== Goal of the exercise ==
Scan the data, and whenever a line contains "telkens", copy it.

——————————

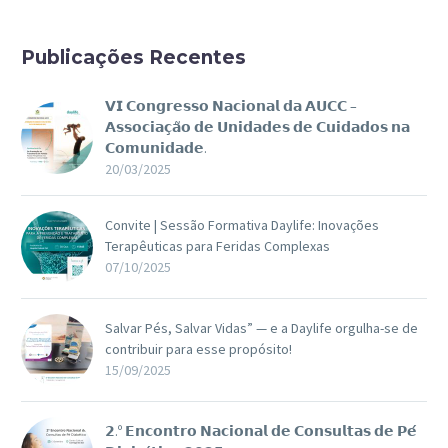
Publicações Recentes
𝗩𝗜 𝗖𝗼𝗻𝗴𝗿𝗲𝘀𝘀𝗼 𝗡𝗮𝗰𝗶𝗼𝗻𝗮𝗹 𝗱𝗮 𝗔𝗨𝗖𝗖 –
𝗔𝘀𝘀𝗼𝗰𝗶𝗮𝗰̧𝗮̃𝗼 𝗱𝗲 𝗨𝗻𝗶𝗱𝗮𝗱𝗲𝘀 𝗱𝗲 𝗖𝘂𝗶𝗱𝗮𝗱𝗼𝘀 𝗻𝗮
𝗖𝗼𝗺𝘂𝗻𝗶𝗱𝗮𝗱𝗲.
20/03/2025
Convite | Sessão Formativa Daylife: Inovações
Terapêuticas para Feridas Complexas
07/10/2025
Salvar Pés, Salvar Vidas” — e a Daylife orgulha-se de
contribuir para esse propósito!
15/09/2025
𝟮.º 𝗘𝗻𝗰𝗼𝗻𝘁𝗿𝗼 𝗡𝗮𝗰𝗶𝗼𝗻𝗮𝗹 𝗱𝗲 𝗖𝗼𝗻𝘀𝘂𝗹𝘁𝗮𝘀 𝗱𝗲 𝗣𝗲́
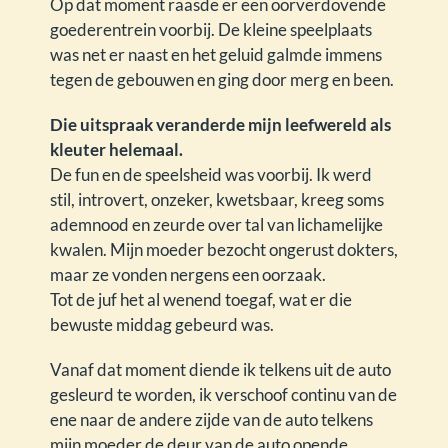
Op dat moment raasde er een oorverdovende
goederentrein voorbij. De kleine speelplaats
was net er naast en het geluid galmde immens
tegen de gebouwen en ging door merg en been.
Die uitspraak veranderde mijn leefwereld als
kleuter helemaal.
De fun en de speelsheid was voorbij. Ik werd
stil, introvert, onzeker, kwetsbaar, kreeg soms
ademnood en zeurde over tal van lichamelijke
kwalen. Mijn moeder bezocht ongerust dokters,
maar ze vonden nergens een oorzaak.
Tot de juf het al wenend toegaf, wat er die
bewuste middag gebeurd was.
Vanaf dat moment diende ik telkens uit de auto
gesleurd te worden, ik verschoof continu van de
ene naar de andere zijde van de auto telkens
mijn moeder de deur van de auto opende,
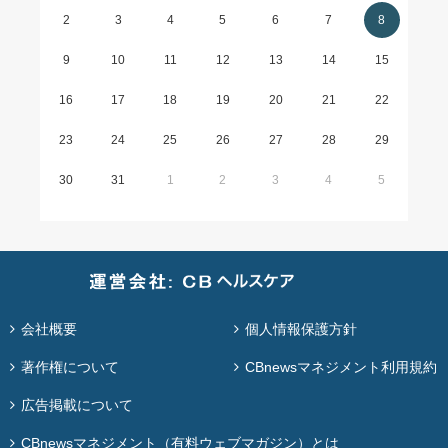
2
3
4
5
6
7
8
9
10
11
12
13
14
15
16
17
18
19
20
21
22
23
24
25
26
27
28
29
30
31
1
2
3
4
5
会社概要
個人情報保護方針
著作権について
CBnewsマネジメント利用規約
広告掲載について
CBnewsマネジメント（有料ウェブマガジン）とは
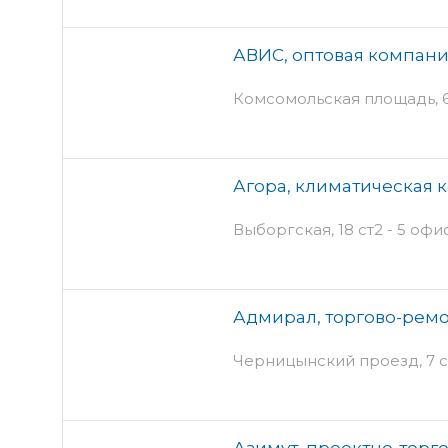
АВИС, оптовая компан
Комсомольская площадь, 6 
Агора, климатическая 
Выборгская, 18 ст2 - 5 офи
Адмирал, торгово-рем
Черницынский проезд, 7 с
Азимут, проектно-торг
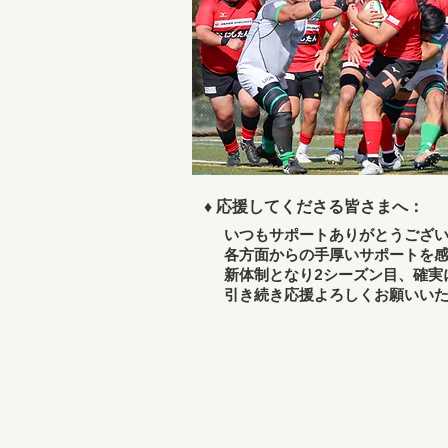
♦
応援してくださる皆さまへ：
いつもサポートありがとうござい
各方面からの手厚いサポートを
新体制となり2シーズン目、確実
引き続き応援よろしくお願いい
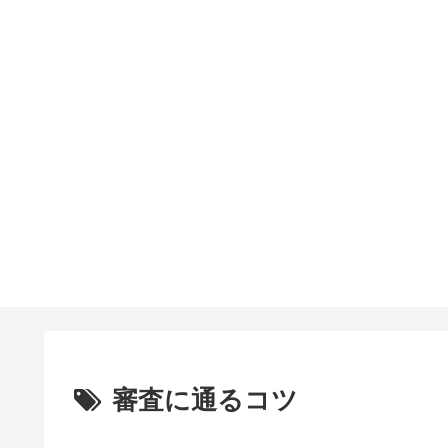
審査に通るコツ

——————————

== Result ==
Vanaf dat moment diende ik telkens uit de auto
ene naar de andere zijde van de auto telkens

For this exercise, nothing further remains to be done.